読解資料
===

1日1分歴史小話メールマガジン発行人の李です。

今回の史記の人物シリーズ最後は、伍子胥(ごししょ)を取り上げて締めくくりたいと思います。

時代は前後しますが、彼は中国南部の楚に生まれます。一族は代々楚の重臣でしたが、伍子胥たちは敵対派に貶められてしまいます。

伍子胥の父が囚われの身となり、楚の君主から「父の命が惜しくば首都に出頭せよ。」と命令が届きます。

伍子胥には、兄がいました。伍子胥は、「これは罠です。行ったところで父も救われない。犬死です。国外に亡命して復讐を目指しましょう」と主張します。

それに対して兄は、「お前のいうことはもっともである。しかし、復習が果たせなかった場合、親不孝となってしまう。私は父の冥土の旅に付き従おう。復讐についてはおまえに任せた」と返しました。

兄が首都に着くと、父も兄も処刑されてしまいました。

伍子胥は命からがら国外へ脱出し、隣国の呉(ご)の国に脱出します。やがてこの国で力を付けて国力も増大化させていきます。孫子の兵法で有名な孫武という人物も招き入れることに成功します。

準備が整った呉は、楚に攻め込みます。楚は首都が陥落し滅亡の淵に立たされます。

伍子胥の父と兄を処刑した楚の君主は既に死んでいました。ここで伍子胥はその君主の墓を暴き、遺体に対して鞭を打たせます。

「死者に鞭打つ(死屍に鞭打つ)」

この言葉の元となります。復讐の鬼と化した伍子胥に対して、過去の友人から苦言が呈されるなどあり、伍子胥は冷静さを取り戻します。

===

提供データ
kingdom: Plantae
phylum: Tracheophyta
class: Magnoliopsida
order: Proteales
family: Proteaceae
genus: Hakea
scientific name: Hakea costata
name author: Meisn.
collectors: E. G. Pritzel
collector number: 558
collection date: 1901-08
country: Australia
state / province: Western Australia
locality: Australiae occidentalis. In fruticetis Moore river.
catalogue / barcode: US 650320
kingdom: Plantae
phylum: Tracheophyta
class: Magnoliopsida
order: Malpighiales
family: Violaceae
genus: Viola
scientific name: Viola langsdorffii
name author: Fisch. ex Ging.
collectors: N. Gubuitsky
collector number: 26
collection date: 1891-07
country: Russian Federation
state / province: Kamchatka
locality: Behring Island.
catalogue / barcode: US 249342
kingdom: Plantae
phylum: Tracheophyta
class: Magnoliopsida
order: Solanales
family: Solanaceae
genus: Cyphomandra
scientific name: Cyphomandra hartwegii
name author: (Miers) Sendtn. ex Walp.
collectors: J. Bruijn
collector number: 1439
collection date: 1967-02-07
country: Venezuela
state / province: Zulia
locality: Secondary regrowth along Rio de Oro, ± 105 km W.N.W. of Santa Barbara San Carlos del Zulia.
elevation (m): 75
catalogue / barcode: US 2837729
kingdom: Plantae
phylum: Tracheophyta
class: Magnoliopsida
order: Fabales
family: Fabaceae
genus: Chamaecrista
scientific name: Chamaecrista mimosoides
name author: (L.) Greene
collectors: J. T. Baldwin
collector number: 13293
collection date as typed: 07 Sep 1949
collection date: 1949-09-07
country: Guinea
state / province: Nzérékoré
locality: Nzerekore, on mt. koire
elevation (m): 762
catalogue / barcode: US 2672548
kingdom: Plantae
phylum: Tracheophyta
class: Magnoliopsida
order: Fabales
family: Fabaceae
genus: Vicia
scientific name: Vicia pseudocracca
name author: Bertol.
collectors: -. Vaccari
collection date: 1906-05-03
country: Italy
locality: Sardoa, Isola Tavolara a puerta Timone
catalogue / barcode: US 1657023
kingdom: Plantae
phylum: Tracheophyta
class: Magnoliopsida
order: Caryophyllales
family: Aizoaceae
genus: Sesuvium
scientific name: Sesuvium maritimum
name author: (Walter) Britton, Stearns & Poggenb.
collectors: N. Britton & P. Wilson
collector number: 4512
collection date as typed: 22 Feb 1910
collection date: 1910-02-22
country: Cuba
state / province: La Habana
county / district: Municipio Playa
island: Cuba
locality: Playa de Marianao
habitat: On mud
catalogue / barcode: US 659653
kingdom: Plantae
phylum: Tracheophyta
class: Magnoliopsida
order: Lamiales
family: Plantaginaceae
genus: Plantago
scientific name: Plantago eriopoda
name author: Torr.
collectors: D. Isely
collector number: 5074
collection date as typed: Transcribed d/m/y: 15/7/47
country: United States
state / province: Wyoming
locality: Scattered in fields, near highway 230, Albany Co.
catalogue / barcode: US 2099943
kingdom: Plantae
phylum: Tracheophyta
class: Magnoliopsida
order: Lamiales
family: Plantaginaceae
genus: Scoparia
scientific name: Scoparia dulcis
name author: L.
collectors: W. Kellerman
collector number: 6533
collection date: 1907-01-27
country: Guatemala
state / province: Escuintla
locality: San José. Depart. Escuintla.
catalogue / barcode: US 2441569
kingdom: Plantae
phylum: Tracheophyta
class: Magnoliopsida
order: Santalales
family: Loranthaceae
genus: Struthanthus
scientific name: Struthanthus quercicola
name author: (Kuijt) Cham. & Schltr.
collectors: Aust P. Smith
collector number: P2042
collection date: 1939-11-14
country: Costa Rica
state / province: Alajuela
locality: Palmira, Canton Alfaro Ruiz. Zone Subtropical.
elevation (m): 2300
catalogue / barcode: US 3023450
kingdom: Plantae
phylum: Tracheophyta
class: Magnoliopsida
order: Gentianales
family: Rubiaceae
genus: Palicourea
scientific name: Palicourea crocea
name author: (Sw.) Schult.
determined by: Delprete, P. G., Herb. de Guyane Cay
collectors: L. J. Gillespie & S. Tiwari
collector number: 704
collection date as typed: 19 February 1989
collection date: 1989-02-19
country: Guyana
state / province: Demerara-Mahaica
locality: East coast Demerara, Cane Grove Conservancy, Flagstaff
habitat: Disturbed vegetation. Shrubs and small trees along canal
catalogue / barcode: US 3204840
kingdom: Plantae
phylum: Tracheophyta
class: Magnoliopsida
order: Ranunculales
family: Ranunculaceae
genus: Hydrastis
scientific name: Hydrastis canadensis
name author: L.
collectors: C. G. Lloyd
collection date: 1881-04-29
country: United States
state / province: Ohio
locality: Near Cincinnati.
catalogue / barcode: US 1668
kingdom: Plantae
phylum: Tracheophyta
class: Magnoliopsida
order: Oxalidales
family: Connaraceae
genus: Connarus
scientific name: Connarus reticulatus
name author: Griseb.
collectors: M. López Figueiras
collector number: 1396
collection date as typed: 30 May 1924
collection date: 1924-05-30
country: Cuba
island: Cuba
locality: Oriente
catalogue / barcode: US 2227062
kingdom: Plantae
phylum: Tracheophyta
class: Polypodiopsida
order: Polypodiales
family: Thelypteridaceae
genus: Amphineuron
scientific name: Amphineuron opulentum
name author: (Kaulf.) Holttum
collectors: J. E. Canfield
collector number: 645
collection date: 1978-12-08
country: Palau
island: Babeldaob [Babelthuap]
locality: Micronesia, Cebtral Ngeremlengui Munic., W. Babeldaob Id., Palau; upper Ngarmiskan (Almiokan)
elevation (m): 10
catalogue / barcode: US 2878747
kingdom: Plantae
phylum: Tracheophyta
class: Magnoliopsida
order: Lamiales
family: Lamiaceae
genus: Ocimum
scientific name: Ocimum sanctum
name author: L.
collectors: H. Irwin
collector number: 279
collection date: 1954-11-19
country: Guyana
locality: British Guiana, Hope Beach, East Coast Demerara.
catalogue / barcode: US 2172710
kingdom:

===

課題
伍子胥について述べた本文のうち、「伍子胥の父が囚われの身となり」から「招き入れることに成功します。」までの部分を、一字一句変えずに書き写しなさい。 エントリは、本文とは別の出典から採られたものです。

解答
伍子胥の父が囚われの身となり、楚の君主から「父の命が惜しくば首都に出頭せよ。」と命令が届きます。

伍子胥には、兄がいました。伍子胥は、「これは罠です。行ったところで父も救われない。犬死です。国外に亡命して復讐を目指しましょう」と主張します。

それに対して兄は、「お前のいうことはもっともである。しかし、復習が果たせなかった場合、親不孝となってしまう。私は父の冥土の旅に付き従おう。復讐についてはおまえに任せた」と返しました。

兄が首都に着くと、父も兄も処刑されてしまいました。

伍子胥は命からがら国外へ脱出し、隣国の呉(ご)の国に脱出します。やがてこの国で力を付けて国力も増大化させていきます。孫子の兵法で有名な孫武という人物も招き入れることに成功します。